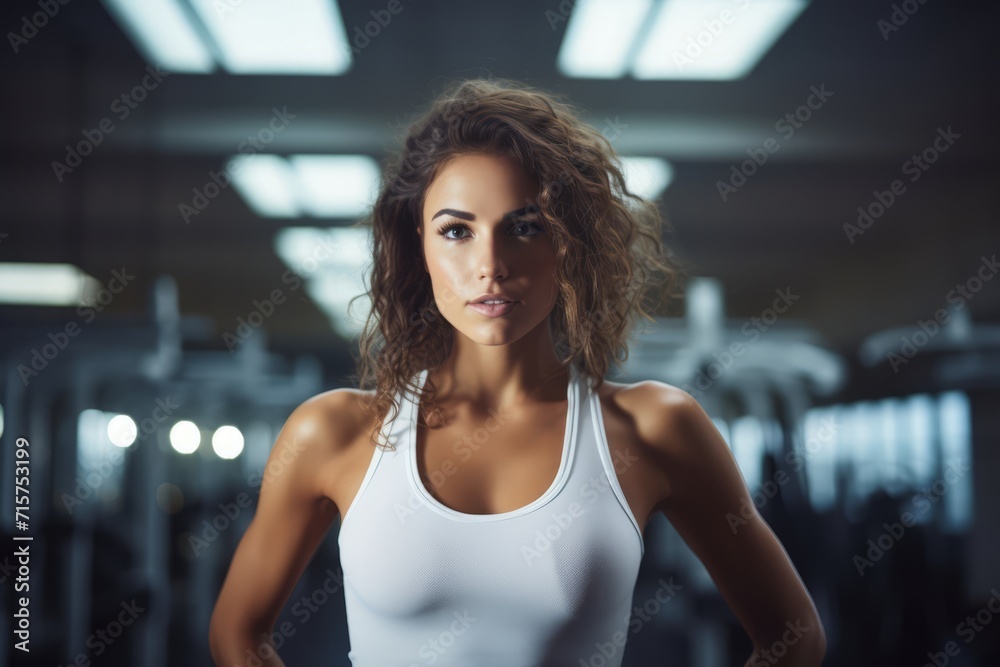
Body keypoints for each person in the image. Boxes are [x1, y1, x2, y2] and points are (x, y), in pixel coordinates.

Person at [209, 77, 826, 667]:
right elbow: (236, 634)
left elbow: (794, 638)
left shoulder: (654, 429)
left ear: (569, 244)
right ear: (417, 245)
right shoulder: (332, 432)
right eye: (457, 231)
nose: (491, 266)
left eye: (525, 227)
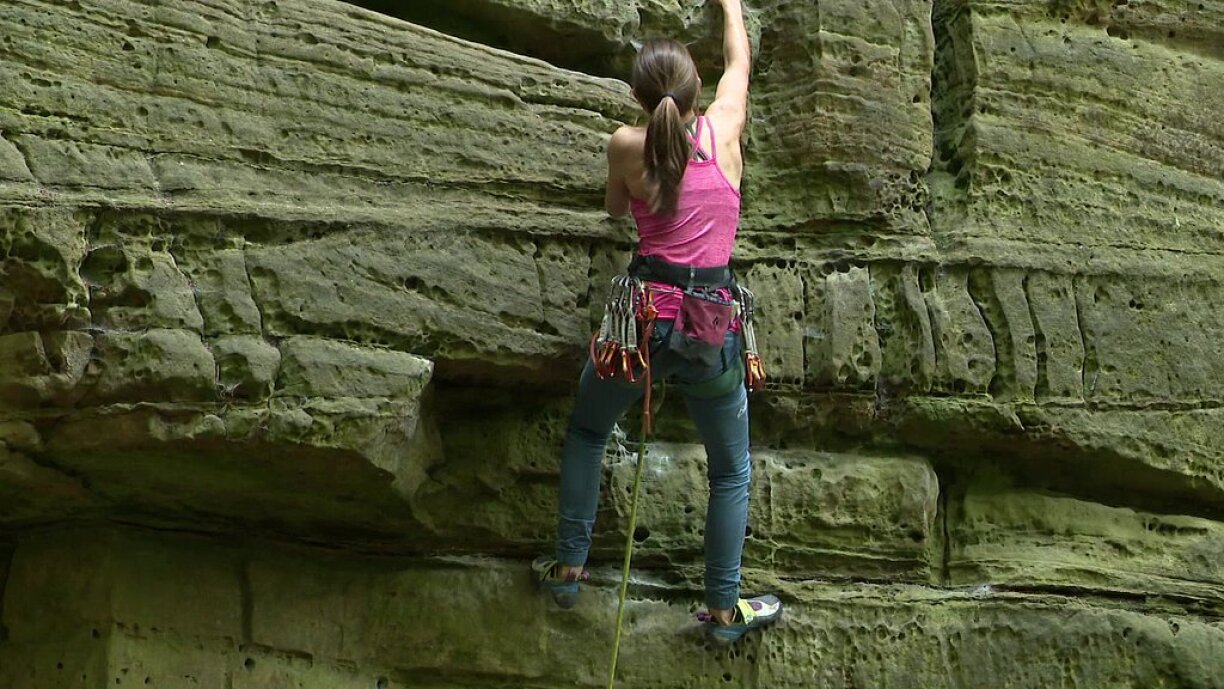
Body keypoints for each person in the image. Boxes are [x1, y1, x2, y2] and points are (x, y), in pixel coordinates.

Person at [533, 0, 781, 646]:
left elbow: (617, 212)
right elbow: (740, 64)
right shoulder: (724, 130)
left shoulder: (625, 145)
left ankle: (569, 568)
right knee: (730, 471)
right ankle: (723, 611)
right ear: (696, 89)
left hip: (638, 330)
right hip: (711, 330)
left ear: (639, 98)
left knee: (589, 430)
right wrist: (730, 5)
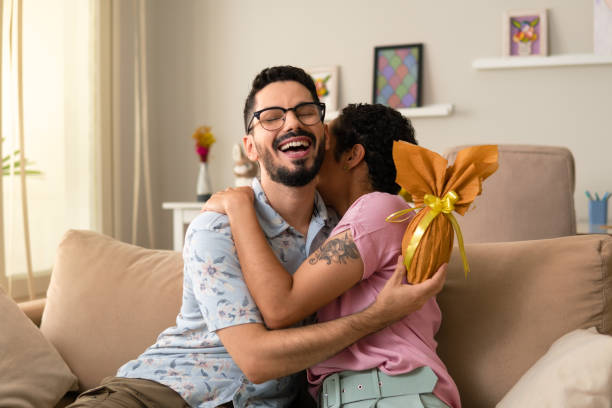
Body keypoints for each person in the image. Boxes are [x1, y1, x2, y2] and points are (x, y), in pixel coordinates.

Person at [66, 66, 446, 408]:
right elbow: (257, 359)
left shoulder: (344, 227)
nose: (292, 123)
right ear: (250, 147)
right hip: (160, 393)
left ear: (324, 137)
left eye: (306, 112)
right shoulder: (217, 226)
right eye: (272, 117)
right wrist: (374, 317)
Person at [203, 103, 460, 407]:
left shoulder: (380, 209)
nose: (310, 155)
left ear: (352, 155)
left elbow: (280, 306)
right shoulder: (347, 223)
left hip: (392, 393)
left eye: (323, 144)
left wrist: (240, 206)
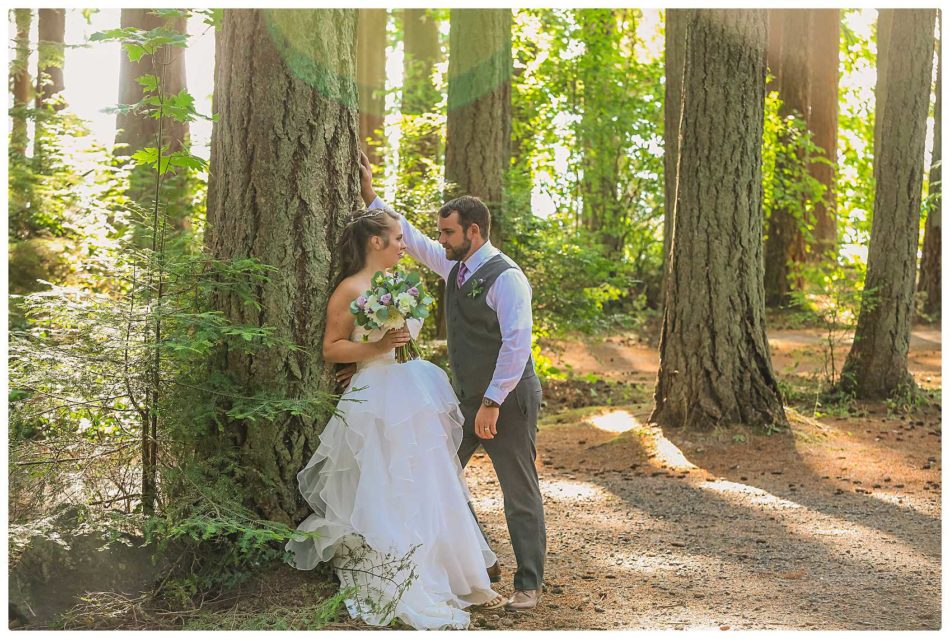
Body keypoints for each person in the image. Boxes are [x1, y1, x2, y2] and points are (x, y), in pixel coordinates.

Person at [285, 206, 506, 630]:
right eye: (399, 239)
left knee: (426, 481)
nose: (407, 246)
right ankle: (390, 567)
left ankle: (440, 566)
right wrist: (374, 348)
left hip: (408, 389)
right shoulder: (350, 289)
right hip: (371, 395)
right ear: (376, 243)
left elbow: (401, 341)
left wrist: (394, 343)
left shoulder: (398, 285)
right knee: (381, 482)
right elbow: (332, 348)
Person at [357, 152, 546, 611]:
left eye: (449, 232)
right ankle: (483, 559)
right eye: (441, 232)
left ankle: (529, 583)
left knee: (518, 487)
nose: (440, 239)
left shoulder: (506, 278)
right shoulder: (458, 267)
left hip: (507, 398)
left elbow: (517, 345)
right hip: (466, 399)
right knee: (438, 472)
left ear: (473, 232)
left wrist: (492, 402)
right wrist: (371, 194)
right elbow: (417, 244)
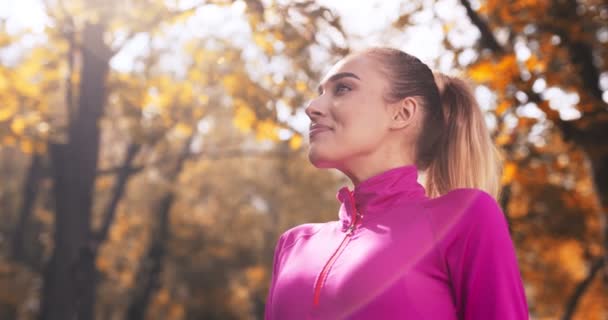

--------------------------------------------------

YOUR ASSIGNMENT:
Write out exactly the lines of the material above, starting with the first and finishing with the line that contains "right eye: (457, 231)", without pictures.

RESULT:
Body keypoints for each person in the image. Boxes are [x1, y1, x2, y2] and points are (x, y), in pixel coordinates.

Person at [209, 77, 826, 667]:
right elbow: (236, 634)
left elbow: (794, 638)
left shoulder: (654, 429)
left ear: (569, 244)
right ear: (417, 245)
right shoulder: (332, 432)
right eye: (457, 231)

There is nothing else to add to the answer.